The Mills Corp. is divesting its community shopping centers in favor of focusing on its core business in megamalls. “It allows us to redeploy capital from an older and more capital-intensive asset group to Mills’ highly value-creative, blue-chip pipeline,” says Ken Parent, the company’s chief financial officer. A real estate partnership led by Stoltz Management of Delaware is the buyer.

The Arlington, VA-based retail developer expects to net $40 million on the sale and plow back the proceeds into its huge malls, which have increasingly emphasized entertainment.

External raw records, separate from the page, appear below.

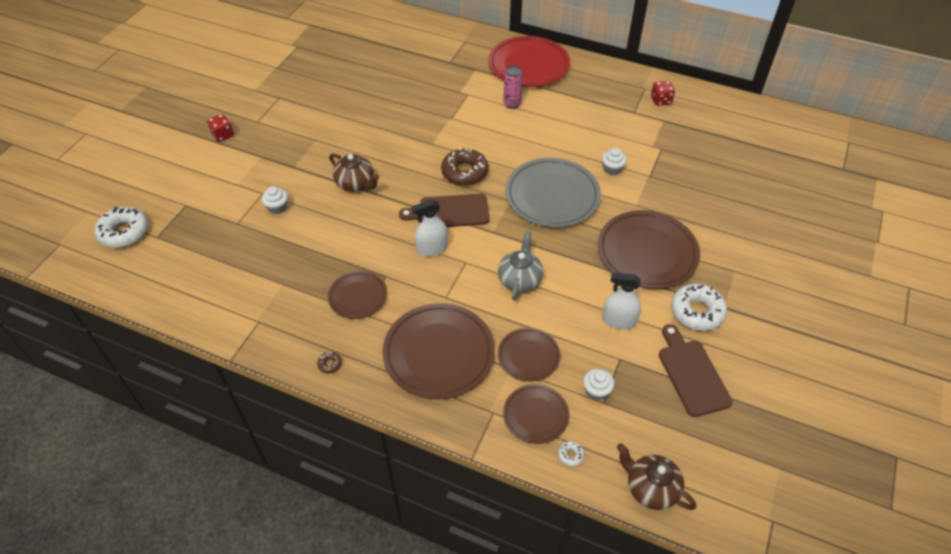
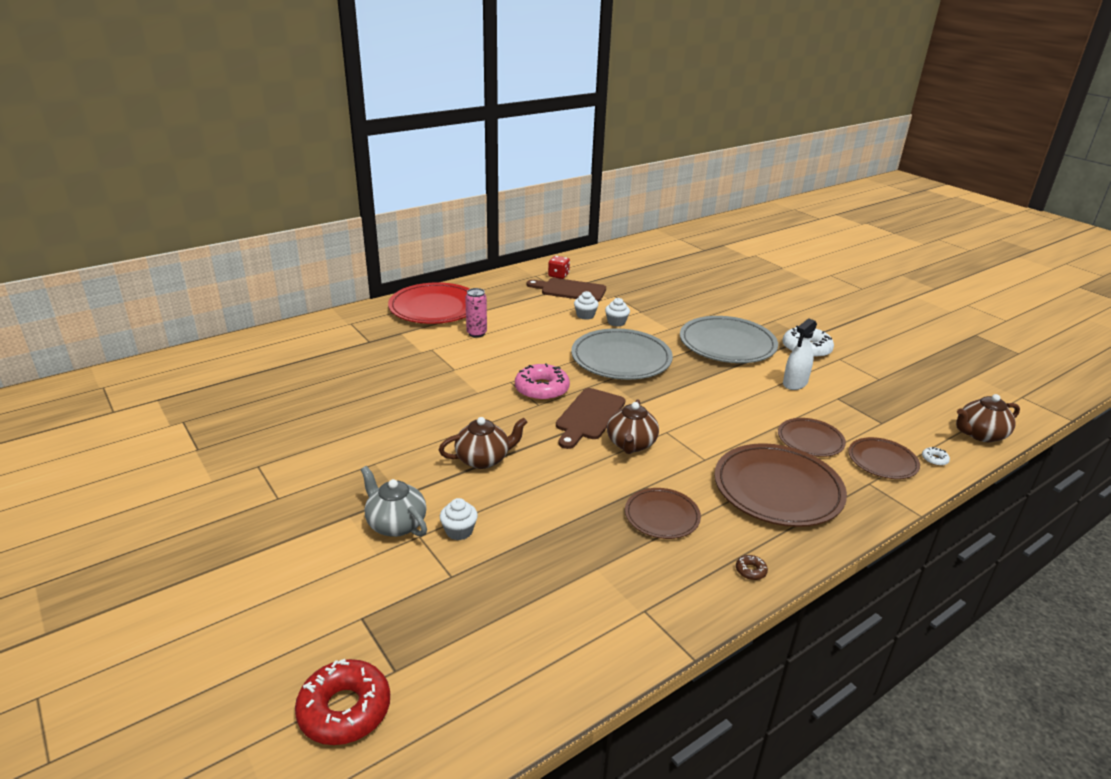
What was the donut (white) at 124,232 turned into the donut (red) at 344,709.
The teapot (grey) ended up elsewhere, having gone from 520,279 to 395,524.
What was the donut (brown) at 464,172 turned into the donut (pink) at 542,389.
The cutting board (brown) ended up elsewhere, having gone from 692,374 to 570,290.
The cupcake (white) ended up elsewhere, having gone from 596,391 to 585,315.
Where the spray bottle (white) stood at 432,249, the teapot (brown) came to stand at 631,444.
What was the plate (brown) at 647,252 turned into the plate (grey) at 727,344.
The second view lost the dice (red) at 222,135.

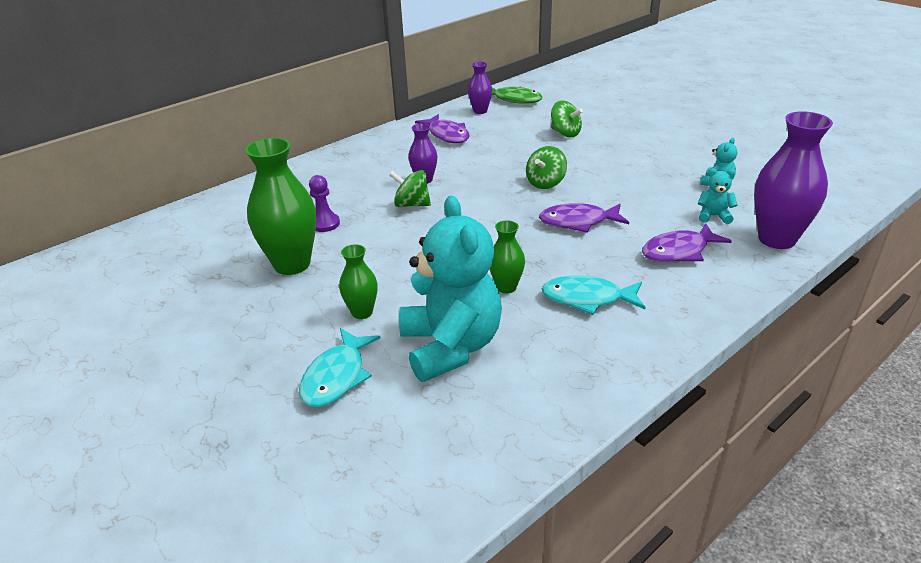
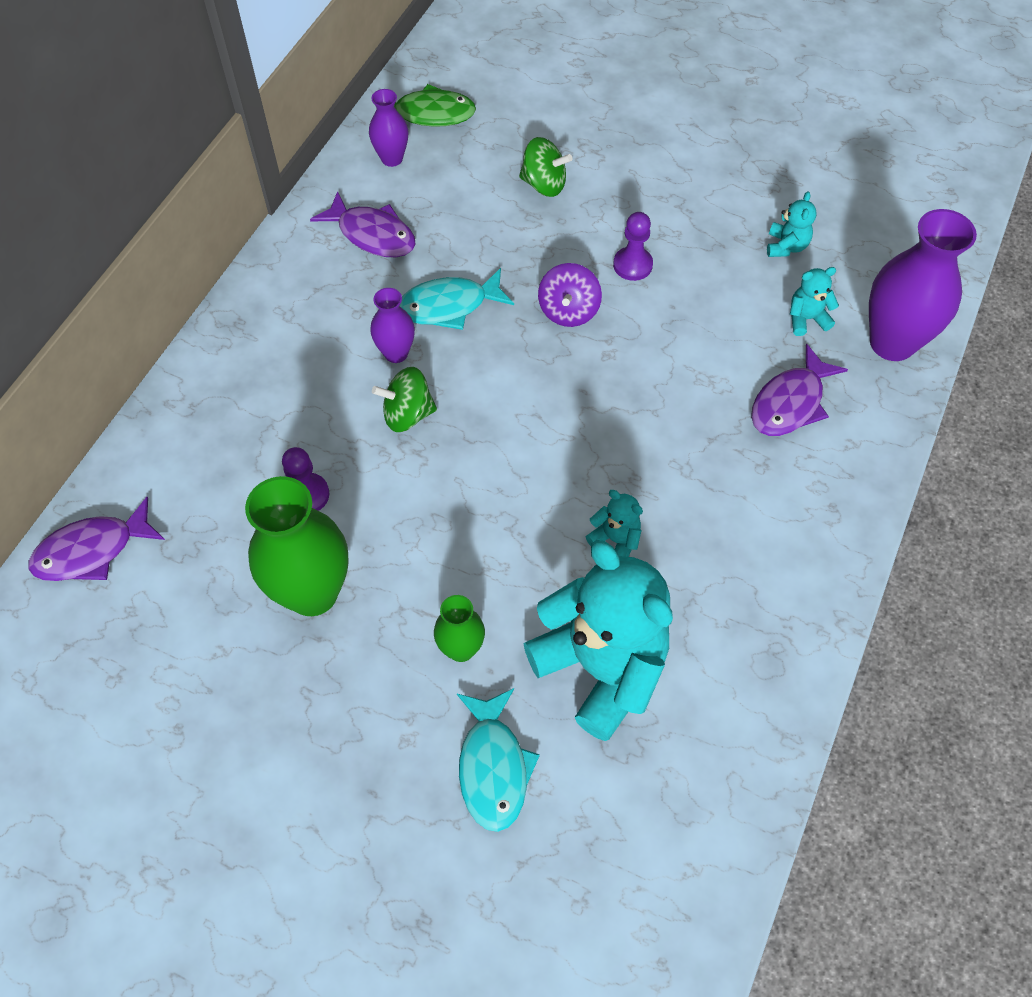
The fish (purple) ended up elsewhere, having gone from 578,222 to 92,550.
The fish (turquoise) ended up elsewhere, having gone from 587,298 to 449,306.
What was the spinning top (green) at 545,183 turned into the spinning top (purple) at 568,311.
Where the vase (green) stood at 506,287, the teddy bear (turquoise) came to stand at 615,540.
The second view gained the pawn (purple) at 632,265.

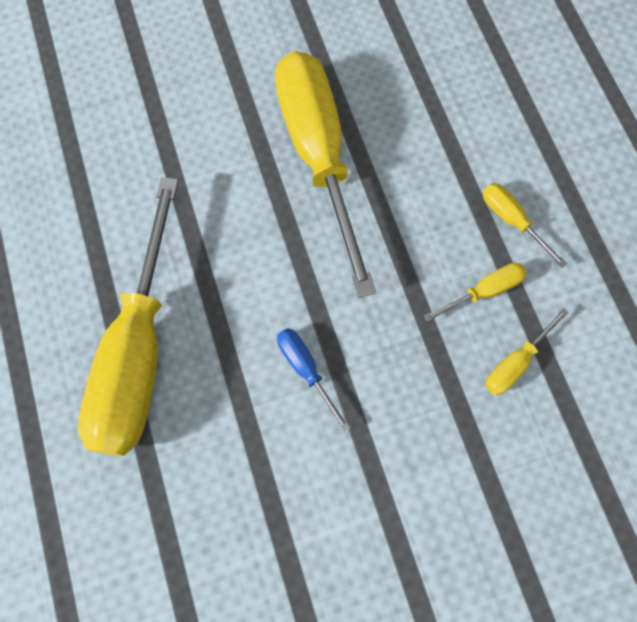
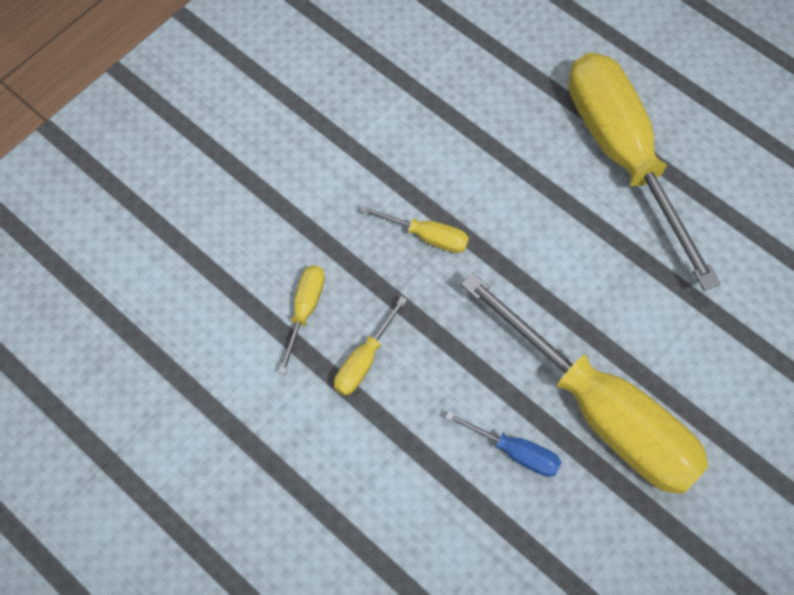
The screwdriver (yellow) ended up elsewhere, having gone from 511,220 to 427,236.
The screwdriver (blue) ended up elsewhere, having gone from 305,369 to 515,452.

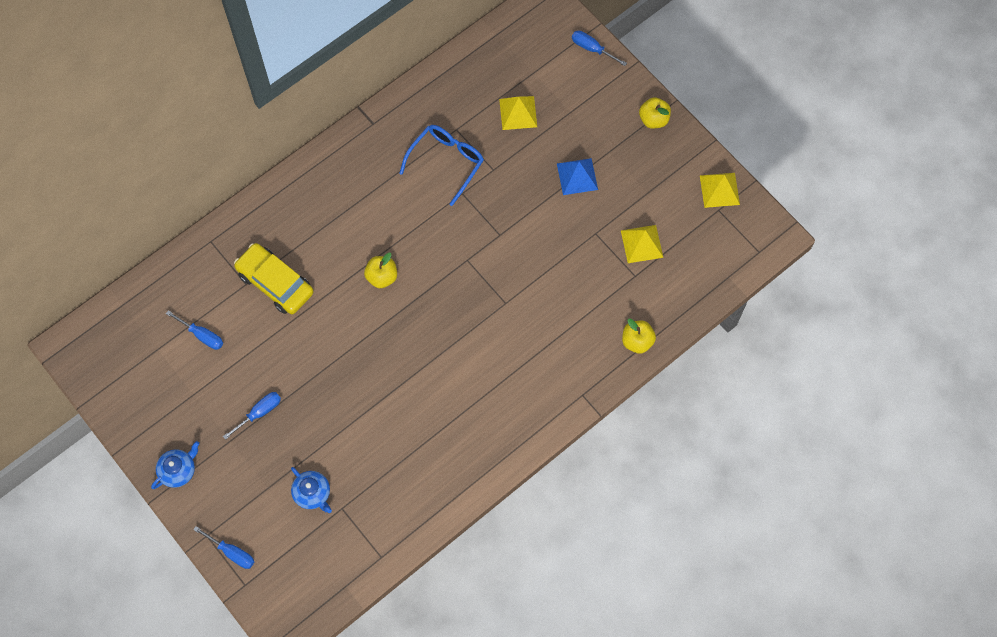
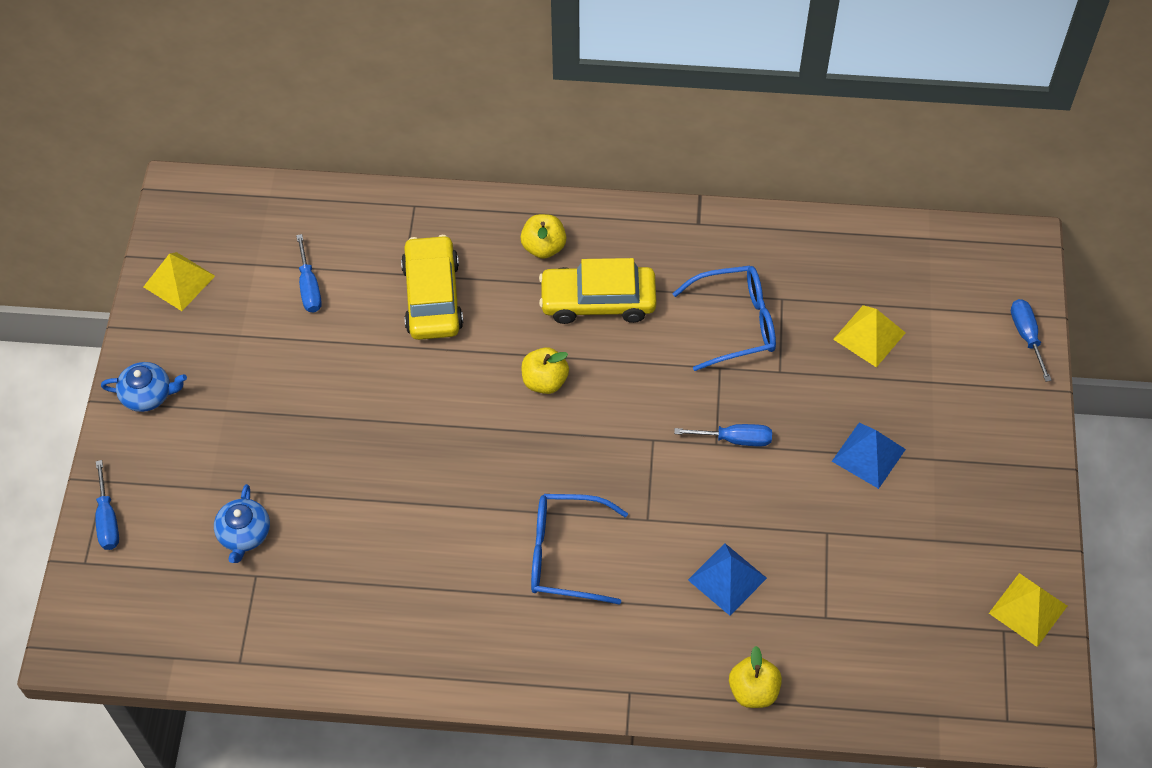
The pyramid (yellow) ended up elsewhere, having gone from 642,244 to 179,281.
The apple (yellow) ended up elsewhere, having gone from 653,119 to 543,247.
The second view gained the glasses (blue) at 566,554.
The second view gained the car (yellow) at 598,301.
The screwdriver (blue) ended up elsewhere, having gone from 259,413 to 735,439.
The second view gained the pyramid (blue) at 727,579.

The deal will take place in two phases. It sold 10 of the centers on August 3 for $141 million and expects to sell its last one, Liberty Plaza in Philadelphia, within two to three months. That center is expected to sell for $28.2 million, netting about $14.5 million, Mills says. The Philadelphia center is being handled separately because of complications involving its underlying debt. The centers, which are dispersed throughout the East, Southeast and Midwest, total about 2.2 million sf.

The mills, on the other hand, average about 1.5 million sf each. They feature a combination of off-price and full-price retailers, specialty stores, dining, entertainment, along with interactive retailing such as a skateboarding store with a skating park attached to it.

There are 11 such megamalls with 16 million sf in nine states. Seven more are under development or construction including Arundel Mills, which is expected to open this November south of Baltimore.